Several analysts believe China would intensify its containment policy, with some speculating on the likelihood of a nationwide lockdown. In light of the latest Covid-19 developments, Goldman Sachs decreased China's growth prediction for 2022 to 4.3 percent from 4.8 percent on Tuesday.


Ark Invest's Cathie Wood Bets On Deflation

In a webinar on Tuesday, ARK Invest's Cathie Wood doubled down on her prediction that deflation, not inflation, will be the most important driver in the US economy in the coming year.

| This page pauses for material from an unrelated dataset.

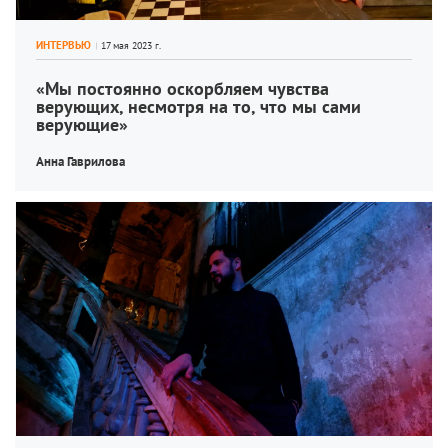
ИНТЕРВЬЮ
«Мы постоянно оскорбляем чувства 
верующих, несмотря на то, что мы сами 
верующие»
Анна Гаврилова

  • According to her, inflation will decrease this year as supply chain bottlenecks are alleviated and businesses no longer feel compelled to place multiple orders for items
  • Simultaneously, technology would continue to drive down the cost of goods and services, she said

"Companies are learning how powerful technology can be on holding the line on costs," Cathie Wood, Ark Invest


BENCHMARK'S TAKE

  • The surge of a new Covid-19 variant isn't slowing down the economy as the labour market remains stretched and consumer spending relatively sustained
  • Supply chain issues are set to continue throughout 2022 as China is now trying to deal with the Omicron variant in the light of its Winter Olympics
  • Long duration stocks (the ones with earnings tomorrow rather than today) will most likely continue to endure a weak environment as the Fed starts to take money off the table

Disclaimer

Please note that this article does not constitute investment advice in any form. This article is not a research report and is not intended to serve as the basis for any investment decision. All investments involve risk and the past performance of a security or financial product does not guarantee future returns. Investors have to conduct their own research before conducting any transaction. There is always the risk of losing parts or all of your money when you invest in securities or other financial products.